- **Exercise directions**
Copy out every row below word for word, omitting the pictures.

## BEGIN Provided records

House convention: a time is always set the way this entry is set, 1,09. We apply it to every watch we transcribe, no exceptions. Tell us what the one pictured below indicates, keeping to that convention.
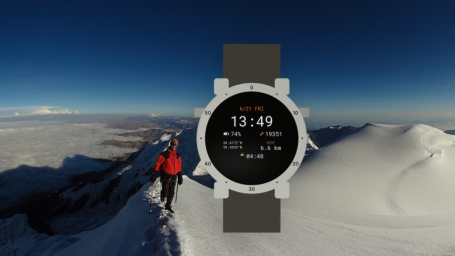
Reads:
13,49
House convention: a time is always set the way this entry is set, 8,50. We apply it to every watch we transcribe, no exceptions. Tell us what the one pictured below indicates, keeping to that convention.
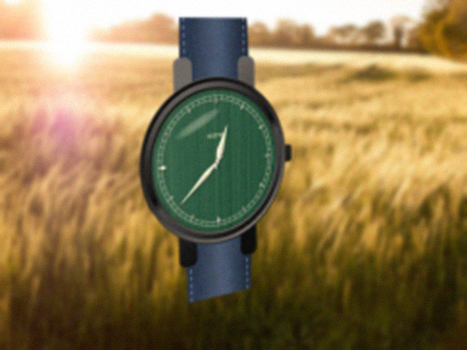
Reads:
12,38
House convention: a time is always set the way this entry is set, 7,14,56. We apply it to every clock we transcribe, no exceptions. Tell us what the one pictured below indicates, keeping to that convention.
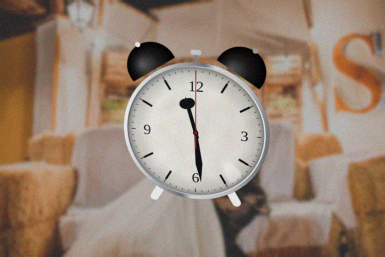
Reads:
11,29,00
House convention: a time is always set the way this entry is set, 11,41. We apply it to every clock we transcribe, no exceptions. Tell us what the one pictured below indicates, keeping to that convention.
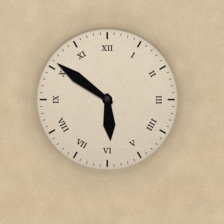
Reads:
5,51
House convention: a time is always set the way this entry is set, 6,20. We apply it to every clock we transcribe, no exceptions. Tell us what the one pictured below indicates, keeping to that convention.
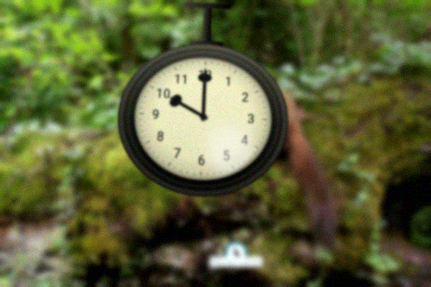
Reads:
10,00
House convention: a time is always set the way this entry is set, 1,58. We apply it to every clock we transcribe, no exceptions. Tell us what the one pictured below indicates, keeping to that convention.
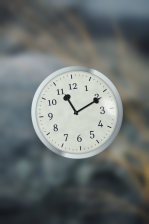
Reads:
11,11
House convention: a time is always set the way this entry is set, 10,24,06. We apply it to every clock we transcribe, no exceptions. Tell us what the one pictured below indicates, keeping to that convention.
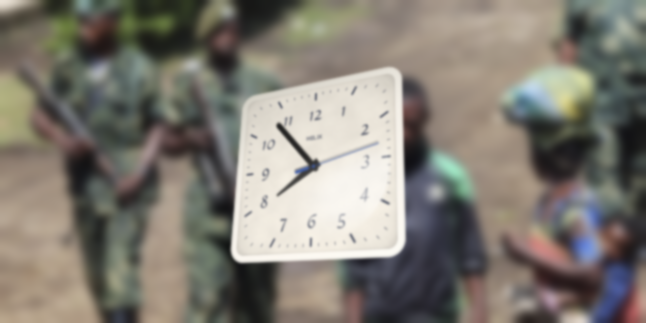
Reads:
7,53,13
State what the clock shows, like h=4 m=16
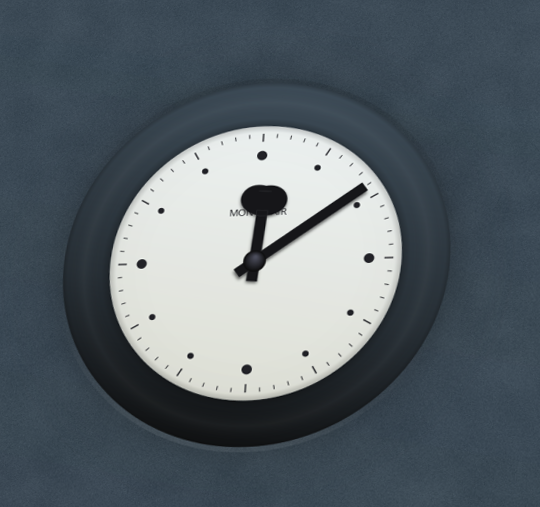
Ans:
h=12 m=9
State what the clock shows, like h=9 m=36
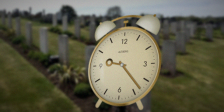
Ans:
h=9 m=23
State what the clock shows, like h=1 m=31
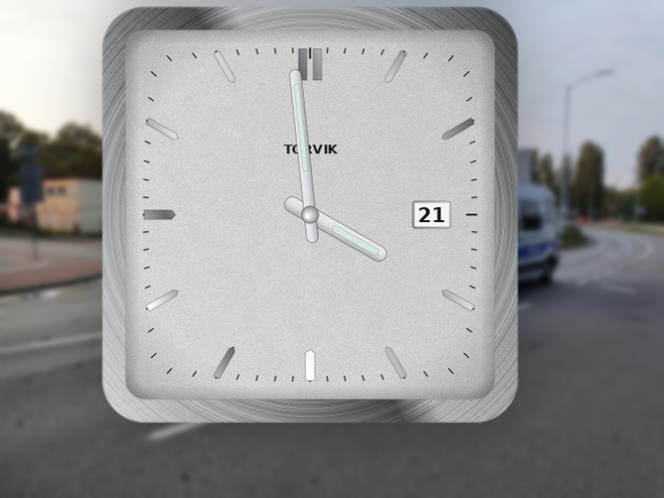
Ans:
h=3 m=59
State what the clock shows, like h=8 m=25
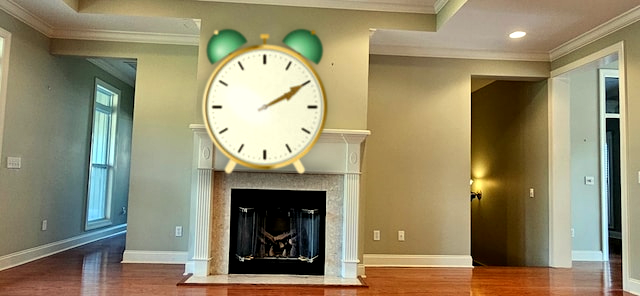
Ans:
h=2 m=10
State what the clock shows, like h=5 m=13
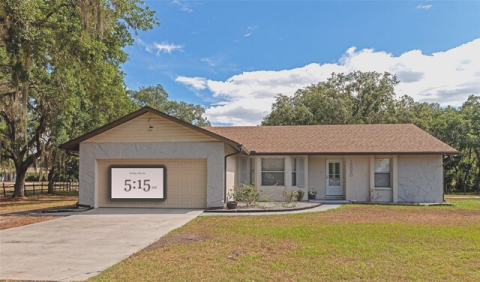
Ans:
h=5 m=15
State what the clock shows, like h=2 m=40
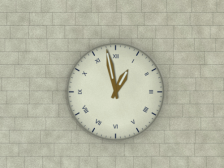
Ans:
h=12 m=58
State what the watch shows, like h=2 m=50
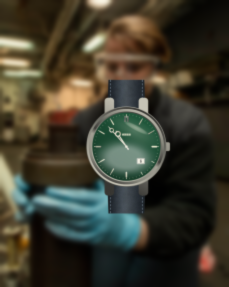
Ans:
h=10 m=53
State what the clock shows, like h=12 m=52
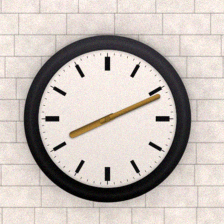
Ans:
h=8 m=11
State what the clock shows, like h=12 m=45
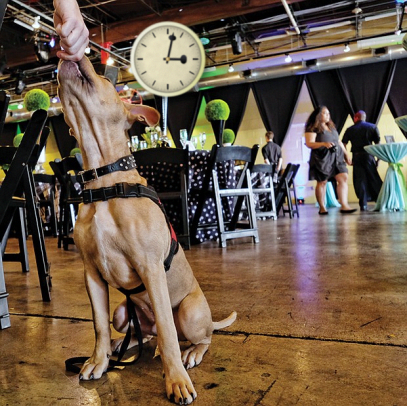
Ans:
h=3 m=2
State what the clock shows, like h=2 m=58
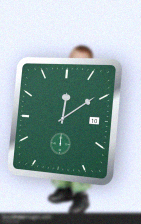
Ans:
h=12 m=9
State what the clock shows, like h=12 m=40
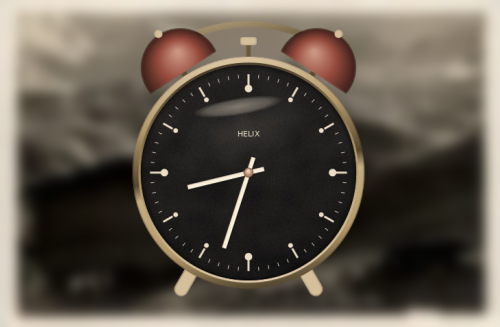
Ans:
h=8 m=33
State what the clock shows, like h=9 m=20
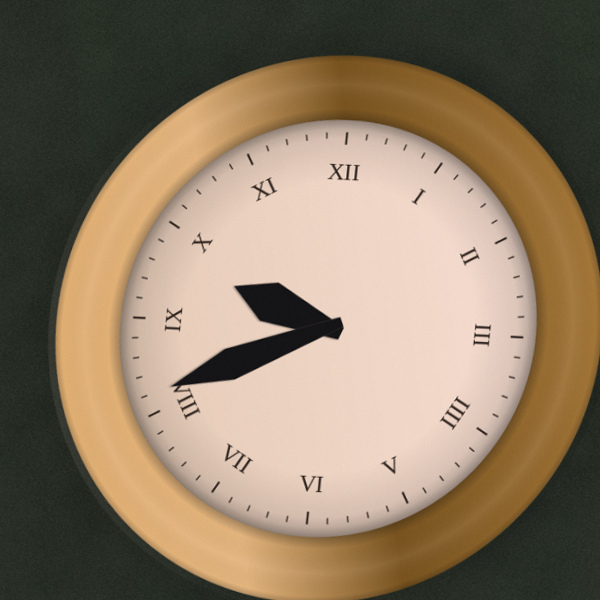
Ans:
h=9 m=41
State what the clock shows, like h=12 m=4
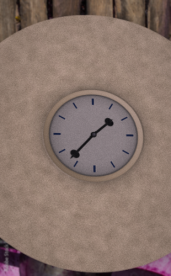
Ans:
h=1 m=37
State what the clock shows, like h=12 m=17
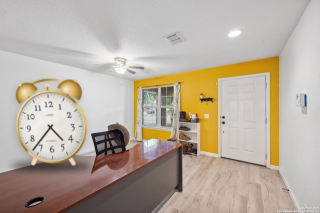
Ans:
h=4 m=37
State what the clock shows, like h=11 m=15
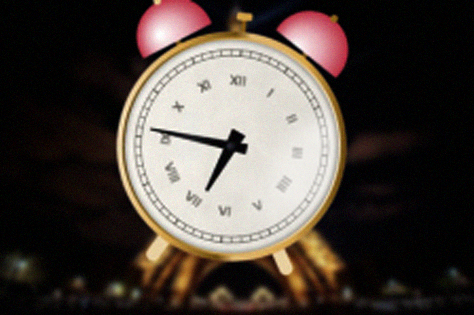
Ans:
h=6 m=46
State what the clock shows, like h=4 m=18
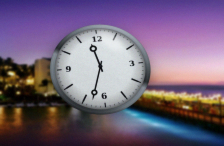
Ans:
h=11 m=33
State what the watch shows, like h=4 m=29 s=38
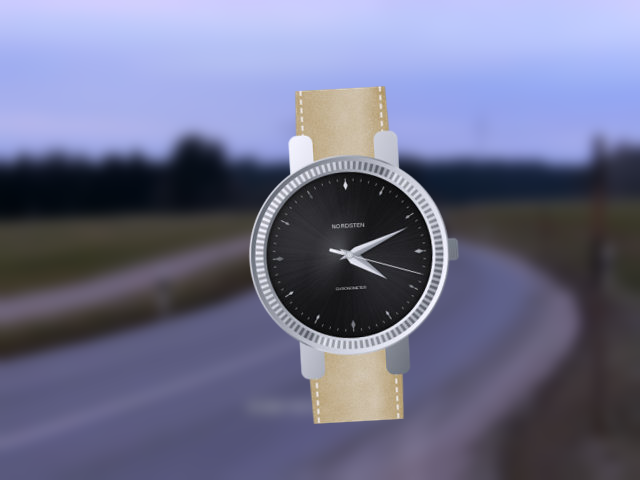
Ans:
h=4 m=11 s=18
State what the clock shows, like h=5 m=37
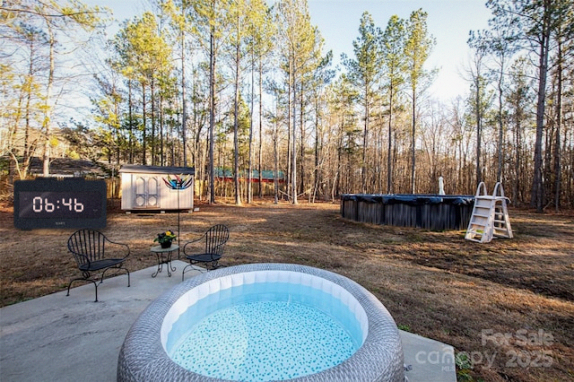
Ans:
h=6 m=46
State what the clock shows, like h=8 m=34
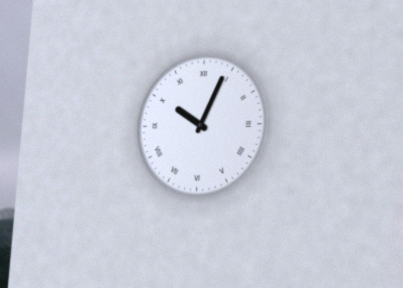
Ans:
h=10 m=4
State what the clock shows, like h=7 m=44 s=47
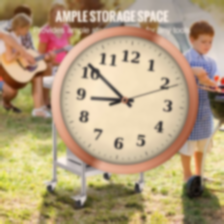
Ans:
h=8 m=51 s=11
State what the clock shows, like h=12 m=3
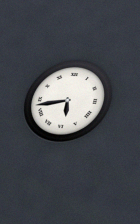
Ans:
h=5 m=43
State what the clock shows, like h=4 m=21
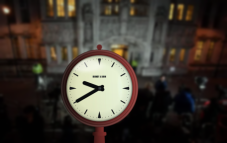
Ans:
h=9 m=40
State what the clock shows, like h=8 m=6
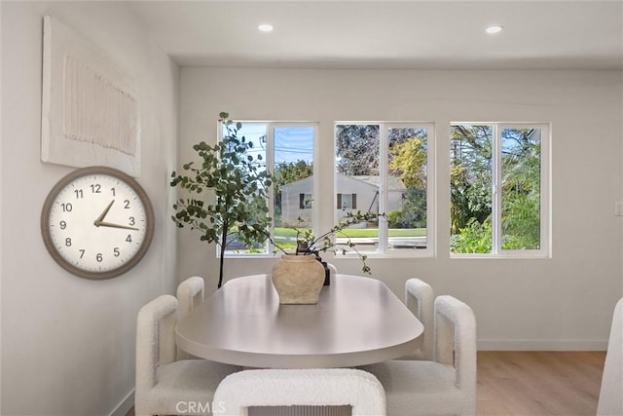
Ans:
h=1 m=17
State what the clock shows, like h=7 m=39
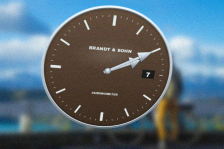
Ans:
h=2 m=10
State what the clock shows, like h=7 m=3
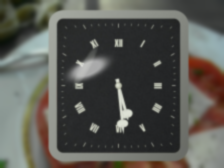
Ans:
h=5 m=29
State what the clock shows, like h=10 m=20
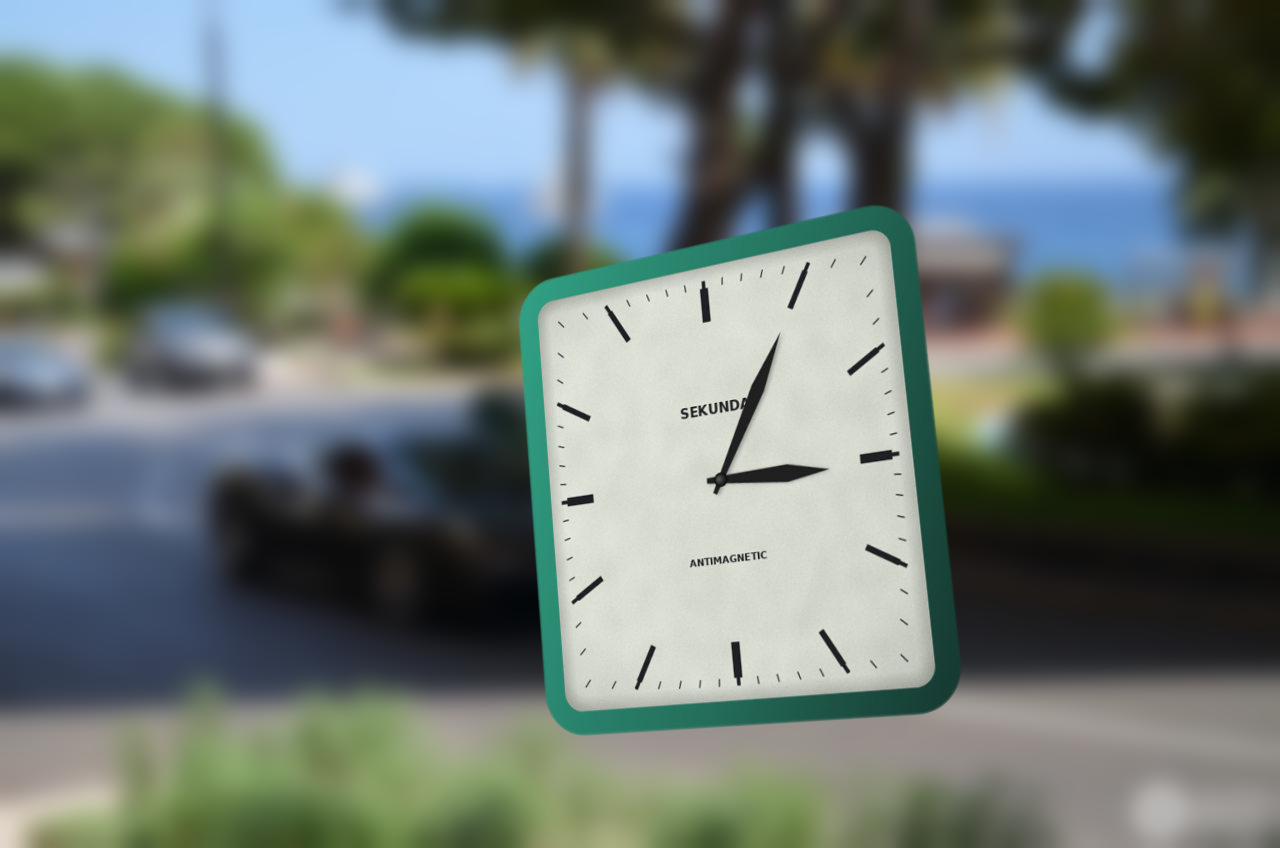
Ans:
h=3 m=5
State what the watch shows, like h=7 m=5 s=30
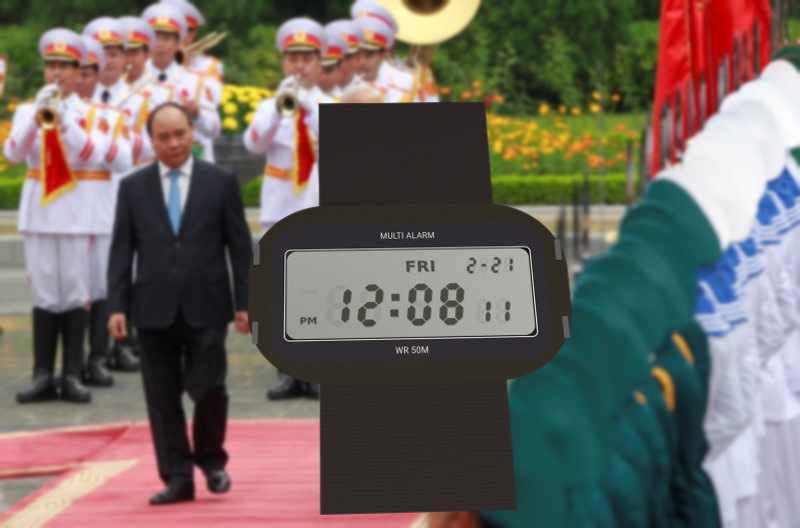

## END Provided records

- **Output**
House convention: a time is always set the way this entry is set, 1,09. We apply it to every watch we transcribe, no exceptions. Tell us what the one pictured below indicates, keeping to that convention.
Reads:
13,49
House convention: a time is always set the way this entry is set, 8,50. We apply it to every watch we transcribe, no exceptions. Tell us what the one pictured below indicates, keeping to that convention.
Reads:
12,38
House convention: a time is always set the way this entry is set, 7,14,56. We apply it to every clock we transcribe, no exceptions. Tell us what the one pictured below indicates, keeping to that convention.
Reads:
11,29,00
House convention: a time is always set the way this entry is set, 11,41. We apply it to every clock we transcribe, no exceptions. Tell us what the one pictured below indicates, keeping to that convention.
Reads:
5,51
House convention: a time is always set the way this entry is set, 6,20. We apply it to every clock we transcribe, no exceptions. Tell us what the one pictured below indicates, keeping to that convention.
Reads:
10,00
House convention: a time is always set the way this entry is set, 1,58. We apply it to every clock we transcribe, no exceptions. Tell us what the one pictured below indicates, keeping to that convention.
Reads:
11,11
House convention: a time is always set the way this entry is set, 10,24,06. We apply it to every clock we transcribe, no exceptions. Tell us what the one pictured below indicates, keeping to that convention.
Reads:
7,53,13
State what the clock shows, like h=4 m=16
Ans:
h=12 m=9
State what the clock shows, like h=9 m=36
Ans:
h=9 m=23
State what the clock shows, like h=1 m=31
Ans:
h=3 m=59
State what the clock shows, like h=8 m=25
Ans:
h=2 m=10
State what the clock shows, like h=5 m=13
Ans:
h=5 m=15
State what the clock shows, like h=2 m=40
Ans:
h=12 m=58
State what the watch shows, like h=2 m=50
Ans:
h=10 m=53
State what the clock shows, like h=12 m=52
Ans:
h=8 m=11
State what the clock shows, like h=12 m=45
Ans:
h=3 m=2
State what the clock shows, like h=2 m=58
Ans:
h=12 m=9
State what the clock shows, like h=12 m=40
Ans:
h=8 m=33
State what the clock shows, like h=9 m=20
Ans:
h=9 m=41
State what the clock shows, like h=12 m=4
Ans:
h=1 m=37
State what the clock shows, like h=12 m=17
Ans:
h=4 m=37
State what the clock shows, like h=11 m=15
Ans:
h=6 m=46
State what the clock shows, like h=4 m=18
Ans:
h=11 m=33
State what the watch shows, like h=4 m=29 s=38
Ans:
h=4 m=11 s=18
State what the clock shows, like h=5 m=37
Ans:
h=6 m=46
State what the clock shows, like h=8 m=34
Ans:
h=10 m=4
State what the clock shows, like h=7 m=44 s=47
Ans:
h=8 m=51 s=11
State what the clock shows, like h=12 m=3
Ans:
h=5 m=43
State what the clock shows, like h=4 m=21
Ans:
h=9 m=40
State what the clock shows, like h=8 m=6
Ans:
h=1 m=17
State what the clock shows, like h=7 m=39
Ans:
h=2 m=10
State what the clock shows, like h=7 m=3
Ans:
h=5 m=29
State what the clock shows, like h=10 m=20
Ans:
h=3 m=5
State what the watch shows, like h=7 m=5 s=30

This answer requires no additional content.